Explanation: Auto-DevOps provides a quick start, but often needs customization. This prompt shows how to override defaults safely.

Usage example: The generated YAML will include include: template: Auto-DevOps.gitlab-ci.yml and a variables section that overrides HELM_UPGRADE_EXTRA_ARGS with --set replicaCount=3 --set postgresql.enabled=false.

9. ArgoCD: Rollback with Prune and Self-Heal

Prompt:

"Write an ArgoCD Application manifest for a microservice that uses a Helm chart from a private Git repository. The Application should:
- Enable selfHeal and prune in the sync policy
- Set syncPolicy.automated.allowEmpty to true (to allow empty charts)
- Use a retry strategy with limit: 5 and backoff duration 10s
- Configure the destination to be the production namespace on the prod-cluster
- Point the source to a Git repo with path charts/api-gateway and revision HEAD"

Explanation: Self-heal and prune are critical for GitOps to automatically correct drift and remove outdated resources.

Usage example: The output will include syncPolicy.automated with prune: true, selfHeal: true, and a retry block under syncPolicy. This ensures the cluster always matches the Git state.

10. Multi-Tool: Security Scanning in CI/CD

Prompt:

"Generate a CI/CD pipeline that runs security scanning on every push for a Node.js application. The pipeline should:
- Use GitHub Actions for the CI runner
- Run npm audit to check for dependency vulnerabilities
- Run a SAST (Static Application Security Testing) tool (like semgrep) on the code
- Run a container scan using trivy on the Docker image after building
- Fail the pipeline if any critical vulnerabilities are found
- Post the results as a comment on the pull request using the github-script action"

Explanation: Security scanning is a must-have in modern pipelines. This prompt combines multiple tools in one workflow.

Usage example: The AI will generate a workflow with three jobs: audit, sast, and container-scan. The container-scan job will use aquasecurity/trivy-action@master with exit-code: '1' to fail on critical issues. The github-script action will use context.payload.pull_request.number to add a comment.

Conclusion

CI/CD pipelines are the backbone of modern software delivery, and using prompts can dramatically speed up your configuration process. The 10 prompts above cover the most common scenarios: from basic builds to multi-cluster deployments and security scanning.

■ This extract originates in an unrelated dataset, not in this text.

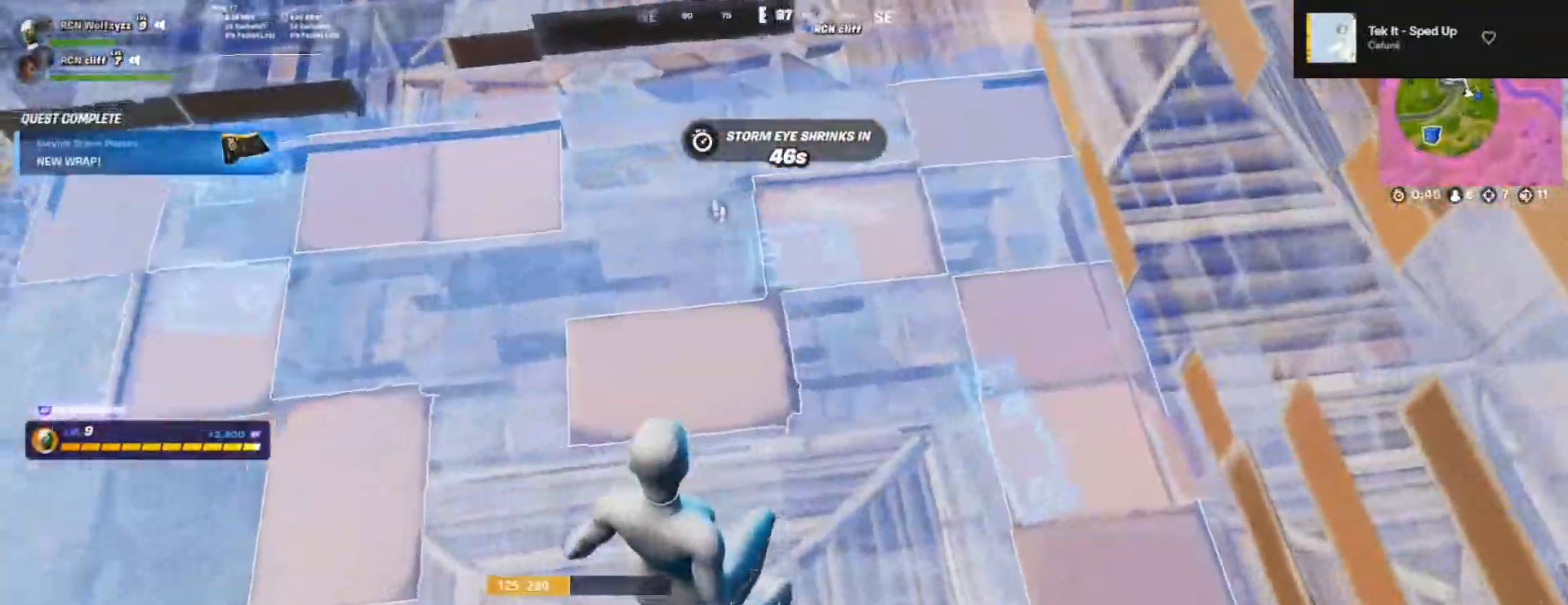
{"buttons": [], "left_stick": "center", "right_stick": "center", "events": [[83, "right_stick", "up"], [183, "left_stick", "up"], [267, "left_stick", "right"], [283, "right_stick", "center"], [317, "SQUARE", "down"], [400, "SQUARE", "up"], [467, "left_stick", "center"]]}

Remember to always review auto-generated configurations for security and correctness—never blindly copy-paste into production.

For teams looking to integrate these pipelines with advanced analytics and monitoring, ASI Biont supports connecting CI/CD tools via API. For example, you can automatically send pipeline metrics from GitHub Actions or GitLab CI to track deployment frequency and failure rates. This helps you measure the effectiveness of your DevOps practices over time.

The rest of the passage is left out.